I expect that support therapies (oxygen, for example) alone will not resolve the problem. She will probably need to be primarily treated with a combination of drugs and surgery.

You have to find a balance. Find the level of pharmaceuticals that is acceptable and use other means to augment the primary care method.

 

Some news (NOT ESPECIALLY GOOD) 18Sept08:

"... {FDA} cannot approve {Gilead's} application in its current form and an additional clinical study will be required. Gilead will continue its dialogue with the FDA to determine whether further analyses of existing data could lead to approval, or whether the company will need to conduct the additional study ...

"Cystic fibrosis-related pseudomonal infections represent an area of significant and urgent unmet medical need. Our goal is to work with the FDA to deliver this product to the medical community and to people living with cystic fibrosis as quickly as possible," said John C. Martin, PhD, Chairman and CEO, Gilead Sciences. "The FDA has not raised any significant concerns regarding the safety profile of aztreonam lysine. Therefore, we will continue our expanded access program for those individuals who have limited treatment options and are at risk of disease progression."

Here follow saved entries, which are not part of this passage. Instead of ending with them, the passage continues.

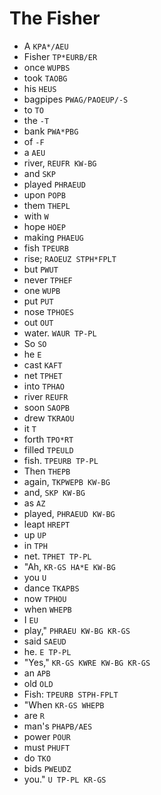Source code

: # The Fisher

* A `KPA*/AEU`
* Fisher `TP*EURB/ER`
* once `WUPBS`
* took `TAOBG`
* his `HEUS`
* bagpipes `PWAG/PAOEUP/-S`
* to `TO`
* the `-T`
* bank `PWA*PBG`
* of `-F`
* a `AEU`
* river, `REUFR KW-BG`
* and `SKP`
* played `PHRAEUD`
* upon `POPB`
* them `THEPL`
* with `W`
* hope `HOEP`
* making `PHAEUG`
* fish `TPEURB`
* rise; `RAOEUZ STPH*FPLT`
* but `PWUT`
* never `TPHEF`
* one `WUPB`
* put `PUT`
* nose `TPHOES`
* out `OUT`
* water. `WAUR TP-PL`
* So `SO`
* he `E`
* cast `KAFT`
* net `TPHET`
* into `TPHAO`
* river `REUFR`
* soon `SAOPB`
* drew `TKRAOU`
* it `T`
* forth `TPO*RT`
* filled `TPEULD`
* fish. `TPEURB TP-PL`
* Then `THEPB`
* again, `TKPWEPB KW-BG`
* and, `SKP KW-BG`
* as `AZ`
* played, `PHRAEUD KW-BG`
* leapt `HREPT`
* up `UP`
* in `TPH`
* net. `TPHET TP-PL`
* "Ah, `KR-GS HA*E KW-BG`
* you `U`
* dance `TKAPBS`
* now `TPHOU`
* when `WHEPB`
* I `EU`
* play," `PHRAEU KW-BG KR-GS`
* said `SAEUD`
* he. `E TP-PL`
* "Yes," `KR-GS KWRE KW-BG KR-GS`
* an `APB`
* old `OLD`
* Fish: `TPEURB STPH-FPLT`
* "When `KR-GS WHEPB`
* are `R`
* man's `PHAPB/AES`
* power `POUR`
* must `PHUFT`
* do `TKO`
* bids `PWEUDZ`
* you." `U TP-PL KR-GS`
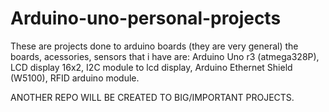 # Arduino-uno-personal-projects
These are projects done to arduino boards (they are very general)
the boards, acessories, sensors that i have are:
  Arduino Uno r3 (atmega328P),
  LCD display 16x2,
  I2C module to lcd display,
  Arduino Ethernet Shield (W5100),
  RFID arduino module.
 
 
ANOTHER REPO WILL BE CREATED TO BIG/IMPORTANT PROJECTS.
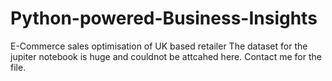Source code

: # Python-powered-Business-Insights
E-Commerce sales optimisation of UK based retailer
The dataset for the jupiter notebook is huge and couldnot be attcahed here. Contact me for the file.
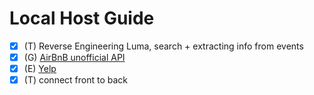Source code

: # Local Host Guide

- [x] (T) Reverse Engineering Luma, search + extracting info from events 
- [x] (G) [AirBnB unofficial API](https://github.com/HalmonLui/airbnb-api)
- [x] (E) [Yelp](https://docs.developer.yelp.com/reference/v3_business_search)
- [x] (T) connect front to back

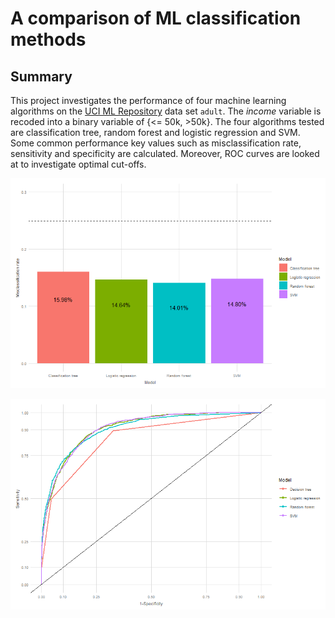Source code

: A comparison of ML classification methods
================

Summary
-------

This project investigates the performance of four machine learning algorithms on the [UCI ML Repository](https://archive.ics.uci.edu/ml/datasets/Adult) data set `adult`. The *income* variable is recoded into a binary variable of {&lt;= 50k, &gt;50k}. The four algorithms tested are classification tree, random forest and logistic regression and SVM. Some common performance key values such as misclassification rate, sensitivity and specificity are calculated. Moreover, ROC curves are looked at to investigate optimal cut-offs.

![](mcr.png)

![](ROC.png)
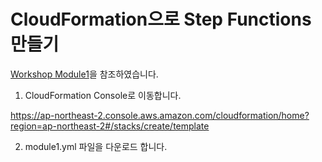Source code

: # CloudFormation으로 Step Functions 만들기

[Workshop Module1](https://catalog.workshops.aws/stepfunctions/en-US/module-1)을 참조하였습니다. 

1) CloudFormation Console로 이동합니다. 

https://ap-northeast-2.console.aws.amazon.com/cloudformation/home?region=ap-northeast-2#/stacks/create/template

2) module1.yml 파일을 다운로드 합니다.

Gilead submitted its NDA for aztreonam lysine for inhalation to the FDA on November 16, 2007. Marketing applications for aztreonam lysine for inhalation are under review by regulatory agencies in the European Union, Australia, Switzerland, Turkey and Canada.

About Aztreonam Lysine for Inhalation:

Aztreonam lysine for inhalation is an antibiotic candidate for people with cystic fibrosis who have P. aeruginosa. Aztreonam has potent activity against Gram-negative bacteria such as P. aeruginosa. Aztreonam formulated with arginine is a FDA-approved agent for intravenous administration. Aztreonam lysine is a proprietary formulation of aztreonam developed specifically for inhalation. It has been designated with orphan drug status in the United States and Europe. ..."

 

InterMune, Inc. today reported that on October 16, 2008, 2008, the Japanese Ministry of Health, Labor and Welfare (MHLW) approved the New Drug Application (J-NDA) submitted by Shionogi & Co. Ltd. to market pirfenidone for the treatment of patients with idiopathic pulmonary fibrosis (IPF) in Japan.